I want to evaluate the following surface integral: $\iint_{\partial\Omega}(x^3,z,y)\cdot n\ ds$ where $\partial\Omega=\{(x,y,z)\in\mathbb{R}^3:x^2+y^2+z^2=4\}$ and the normal vector is directed outside.
I parametrized the surface like this: $x=2\sin\varphi\cos\theta, y=2\sin\varphi\sin\theta, z=2\cos\varphi$ so I get as a normal vector: $-r_{\theta}\times r_{\varphi}=-(-2\sin\varphi\sin\theta,2\sin\varphi)\times (2\cos\varphi\cos\theta, 2\cos\varphi\sin\theta,-\sin\varphi)=(4\sin^2\varphi\cos\theta,4\sin^2\varphi\sin\theta,4\sin\varphi\cos\varphi)$
thus $\iint_{\partial\Omega}(x^3,z,y)\cdot n\ ds=$
$\int_{\theta=0}^{\theta=2\pi}\int_{\varphi=0}^{\varphi=\pi/2} (8\sin^3\varphi\cos^3\theta,2\cos\varphi,2\sin\varphi\sin\theta)\cdot(4\sin^2\varphi\cos\theta,4\sin^2\varphi\sin\theta,4\sin\varphi\cos\varphi)d\varphi d\theta =\int_{\theta=0}^{\theta=2\pi}\int_{\varphi=0}^{\varphi=\pi/2}(32\sin^5\varphi\cos^4\theta+16\sin^2\varphi\cos\varphi\sin\theta)d\varphi d\theta=\frac{256}{20}\pi=\frac{64}{5}\pi $.

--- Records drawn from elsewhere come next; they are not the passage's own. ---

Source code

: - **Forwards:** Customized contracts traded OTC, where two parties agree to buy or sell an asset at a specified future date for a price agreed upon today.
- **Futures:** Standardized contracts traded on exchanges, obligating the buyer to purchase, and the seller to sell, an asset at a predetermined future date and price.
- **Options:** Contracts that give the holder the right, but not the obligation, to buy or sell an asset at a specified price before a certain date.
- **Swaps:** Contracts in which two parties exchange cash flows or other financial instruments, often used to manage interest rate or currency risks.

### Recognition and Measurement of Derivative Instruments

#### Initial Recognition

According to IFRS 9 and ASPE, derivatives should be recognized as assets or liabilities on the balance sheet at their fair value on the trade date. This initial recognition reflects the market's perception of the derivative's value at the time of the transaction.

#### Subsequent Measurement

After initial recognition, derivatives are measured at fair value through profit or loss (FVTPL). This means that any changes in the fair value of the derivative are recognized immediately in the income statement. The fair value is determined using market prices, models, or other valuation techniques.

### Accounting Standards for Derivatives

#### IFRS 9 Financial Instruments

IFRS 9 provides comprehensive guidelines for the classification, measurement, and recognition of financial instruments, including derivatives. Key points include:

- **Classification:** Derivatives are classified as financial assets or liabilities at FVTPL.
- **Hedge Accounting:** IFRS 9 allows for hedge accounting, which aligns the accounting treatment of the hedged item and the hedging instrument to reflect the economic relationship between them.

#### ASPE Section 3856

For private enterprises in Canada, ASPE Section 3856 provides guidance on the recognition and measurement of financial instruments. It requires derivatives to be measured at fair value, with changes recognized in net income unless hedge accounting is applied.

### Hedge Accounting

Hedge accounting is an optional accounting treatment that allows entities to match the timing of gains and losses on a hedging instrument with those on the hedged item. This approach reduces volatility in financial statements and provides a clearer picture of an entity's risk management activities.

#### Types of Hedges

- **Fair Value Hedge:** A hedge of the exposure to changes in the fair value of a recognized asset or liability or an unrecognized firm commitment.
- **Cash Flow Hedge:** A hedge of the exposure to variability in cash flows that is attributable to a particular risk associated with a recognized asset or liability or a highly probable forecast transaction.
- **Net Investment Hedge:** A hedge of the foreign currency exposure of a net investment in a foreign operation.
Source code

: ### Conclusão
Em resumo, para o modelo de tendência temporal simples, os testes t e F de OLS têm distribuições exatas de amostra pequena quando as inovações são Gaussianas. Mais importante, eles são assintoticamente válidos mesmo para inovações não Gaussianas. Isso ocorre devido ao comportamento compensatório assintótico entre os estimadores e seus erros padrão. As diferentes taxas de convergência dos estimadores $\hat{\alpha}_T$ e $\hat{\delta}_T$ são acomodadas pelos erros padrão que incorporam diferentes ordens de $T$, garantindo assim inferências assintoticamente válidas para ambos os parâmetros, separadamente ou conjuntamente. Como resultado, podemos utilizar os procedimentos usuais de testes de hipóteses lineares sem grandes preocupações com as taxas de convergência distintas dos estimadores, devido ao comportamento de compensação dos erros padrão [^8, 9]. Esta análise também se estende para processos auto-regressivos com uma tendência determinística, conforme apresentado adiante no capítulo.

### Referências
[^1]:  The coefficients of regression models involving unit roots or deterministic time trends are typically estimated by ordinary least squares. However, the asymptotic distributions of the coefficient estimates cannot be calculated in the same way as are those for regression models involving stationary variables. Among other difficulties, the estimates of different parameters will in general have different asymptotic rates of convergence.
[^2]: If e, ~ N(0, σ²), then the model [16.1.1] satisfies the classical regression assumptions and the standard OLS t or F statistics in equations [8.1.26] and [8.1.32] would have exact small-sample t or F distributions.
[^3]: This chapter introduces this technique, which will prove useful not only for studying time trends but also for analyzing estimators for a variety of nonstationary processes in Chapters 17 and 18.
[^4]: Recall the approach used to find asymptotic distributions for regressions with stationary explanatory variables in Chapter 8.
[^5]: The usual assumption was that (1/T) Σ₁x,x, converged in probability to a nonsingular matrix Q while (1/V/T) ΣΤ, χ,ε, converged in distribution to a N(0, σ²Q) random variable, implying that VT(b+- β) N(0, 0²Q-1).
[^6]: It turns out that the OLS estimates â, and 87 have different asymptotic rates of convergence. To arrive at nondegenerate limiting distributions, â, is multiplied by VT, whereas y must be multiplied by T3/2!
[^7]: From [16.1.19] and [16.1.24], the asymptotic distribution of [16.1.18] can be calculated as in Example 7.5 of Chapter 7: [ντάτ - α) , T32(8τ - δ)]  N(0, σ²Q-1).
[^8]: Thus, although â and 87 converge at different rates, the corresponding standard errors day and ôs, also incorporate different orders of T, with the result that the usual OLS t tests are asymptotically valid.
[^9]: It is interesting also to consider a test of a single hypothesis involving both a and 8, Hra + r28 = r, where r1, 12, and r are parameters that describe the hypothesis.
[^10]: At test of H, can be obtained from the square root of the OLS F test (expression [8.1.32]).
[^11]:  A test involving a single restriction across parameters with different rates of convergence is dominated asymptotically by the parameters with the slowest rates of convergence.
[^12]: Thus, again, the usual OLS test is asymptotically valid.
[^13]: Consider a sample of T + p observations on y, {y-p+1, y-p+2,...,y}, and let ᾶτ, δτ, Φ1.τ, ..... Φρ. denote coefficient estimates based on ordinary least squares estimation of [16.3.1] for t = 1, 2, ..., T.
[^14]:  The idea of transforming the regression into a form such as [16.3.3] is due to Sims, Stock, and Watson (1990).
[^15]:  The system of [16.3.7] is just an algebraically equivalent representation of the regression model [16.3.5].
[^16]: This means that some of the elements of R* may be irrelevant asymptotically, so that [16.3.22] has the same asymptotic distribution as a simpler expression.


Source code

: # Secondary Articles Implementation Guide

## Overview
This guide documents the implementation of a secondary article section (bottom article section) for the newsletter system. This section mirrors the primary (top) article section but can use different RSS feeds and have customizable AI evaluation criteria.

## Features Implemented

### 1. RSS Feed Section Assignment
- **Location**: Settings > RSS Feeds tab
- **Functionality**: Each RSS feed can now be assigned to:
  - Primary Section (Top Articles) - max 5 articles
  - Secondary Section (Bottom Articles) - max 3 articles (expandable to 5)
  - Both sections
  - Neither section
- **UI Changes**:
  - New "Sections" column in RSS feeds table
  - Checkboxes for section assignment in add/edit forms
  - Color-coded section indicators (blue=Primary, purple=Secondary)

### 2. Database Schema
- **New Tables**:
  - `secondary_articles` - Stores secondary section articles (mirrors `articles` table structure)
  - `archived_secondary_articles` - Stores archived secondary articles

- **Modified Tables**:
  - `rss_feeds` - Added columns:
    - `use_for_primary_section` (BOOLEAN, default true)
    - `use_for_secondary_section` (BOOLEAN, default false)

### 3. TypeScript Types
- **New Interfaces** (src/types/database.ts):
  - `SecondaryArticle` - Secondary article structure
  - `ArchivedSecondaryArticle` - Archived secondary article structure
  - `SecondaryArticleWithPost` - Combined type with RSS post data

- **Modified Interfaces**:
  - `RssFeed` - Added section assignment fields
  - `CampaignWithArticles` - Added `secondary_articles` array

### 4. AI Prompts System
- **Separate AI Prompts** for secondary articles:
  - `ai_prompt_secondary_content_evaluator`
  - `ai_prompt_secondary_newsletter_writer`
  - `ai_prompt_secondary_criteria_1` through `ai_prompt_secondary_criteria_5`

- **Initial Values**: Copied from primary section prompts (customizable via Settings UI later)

I have two questions about this:
1) Is this correct?
2) I thought of another way to compute this; since a normal vector is also (in cartesian coordinates): $n=(x,y,z)$ I thought about using it in spherical coordinates, i.e. $n=(2\sin\varphi\cos\theta, 2\sin\varphi\sin\theta,2\cos\varphi)$ and I get for the surface integral: $\int_{\theta=0}^{\theta=2\pi}\int_{\varphi=0}^{\varphi=\pi/2} (8\sin^3\varphi\cos^3\theta,2\cos\varphi,2\sin\varphi\sin\theta)\cdot (2\sin\varphi\cos\theta,2\sin\varphi\sin\theta,2\cos\varphi)d\varphi d\theta =\frac{9\pi^2}{4}$.
Can someone explain to me why I get a different result (i.e. why are the two normal vectors I've found not equivalent for the purpose of evaluting the surface integral)?